The specification provides for a “server-side retrieval” mode. That creates the risk of a “phone-home” mechanism allowing the issuer (the state) to track where, when and by whom a credential was presented.

Citizens consider politicians’ promises not to use this function an insufficient guarantee of privacy.

The end of anonymity online

In the US and Canada, the roll-out of Digital ID is being linked to age-verification bills and social-media regulation. In California, the case NetChoice, LLC v. Bonta is cited. According to users’ views, requiring government ID to access online services effectively abolishes internet anonymity.

There are fears that Digital ID data will be integrated with AI systems to profile citizens. That would allow corporations and authorities to track not only movements but also a user’s digital trail, consumer habits and social ties.

Exclusion and coercion

Critics point to the technology’s discriminatory character. Making a smartphone a prerequisite for holding an ID excludes vulnerable groups, especially older people.

Debates raise the argument of “forced progress”: lacking a gadget or refusing Apple/Google terms can lead to civic disenfranchisement—no access to banking, medical care or even groceries. The situation is captured by a line from a British sketch show: “computer says no”.
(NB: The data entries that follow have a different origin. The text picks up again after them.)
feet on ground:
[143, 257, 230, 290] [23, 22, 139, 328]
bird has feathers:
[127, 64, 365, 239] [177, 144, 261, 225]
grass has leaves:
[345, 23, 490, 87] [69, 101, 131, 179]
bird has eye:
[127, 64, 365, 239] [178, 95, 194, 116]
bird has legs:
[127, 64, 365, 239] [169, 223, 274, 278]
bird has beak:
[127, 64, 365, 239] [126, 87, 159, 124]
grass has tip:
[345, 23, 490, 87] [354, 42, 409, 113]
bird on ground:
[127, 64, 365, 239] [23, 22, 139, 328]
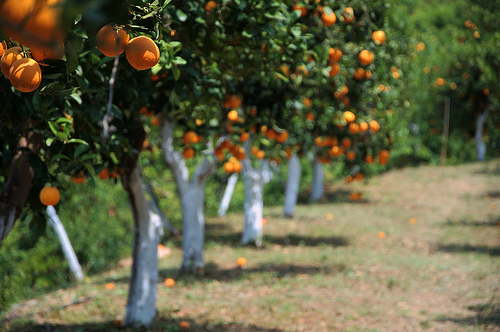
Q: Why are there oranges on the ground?
A: They fall off limb.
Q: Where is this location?
A: Orchard.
Historical memory and mistrust

Attitudes to digital identification depend on historical experience and national cultures. In Eastern Europe, for example in Hungary, memories of totalitarian control are strong, prompting sharp rejection of any form of state registry. In Sweden, despite a high level of digitisation, citizens are sceptical of implanted NFC chips for fear of surveillance.

The stand-off boils down to a choice between comfort and freedom. Governments strive for comprehensive oversight of citizens. Societies demand privacy and protection from “digital authoritarianism”. For now, neither side is ready to compromise.

Privacy is the new luxury

Inequality is taking a new form. The rich pay for the right to be “invisible” and to deal with human beings. The poor are condemned to life under the constant gaze of algorithms.

  • for the elite: phone-free meetings, screen-free schooling for children, private clinics with human doctors, payment in cash or via anonymous instruments;
  • for the masses: AR glasses tracking every glance, lessons from AI tutors, biometric identification to access basic services.

Research by the Institute of Development Studies shows that Digital IDs, promoted under the banner of inclusion, in practice deepen inequality. People without smartphones and internet access, or with low digital literacy, are left outside social life. If a face and a smartphone are required to access a bank account or benefits, poverty becomes synonymous with digital servitude.

A counterculture of the physical

In response to total digitisation, demand is growing for analogue experiences—a deliberate choice for physical interaction with the world. This is not nostalgia but a form of defending personal sovereignty:

  • cash: using cash becomes an act of civil disobedience against systems that track every transaction. Financial privacy is seen as a basic element of freedom;
  • physical media: vinyl, cassettes and paper books are immune to remote edits or removal from a home library by a censor or because a licence expires.
  • dumbphones: rising sales of button-only handsets without GPS and apps are a way to step out from under data brokers’ gaze.

The emerging class of “digital refuseniks” argues that technology must remain a tool in human hands, not a system that dictates social status. The right not to be digitised, recognised or predicted by an algorithm is becoming the decade’s chief political demand.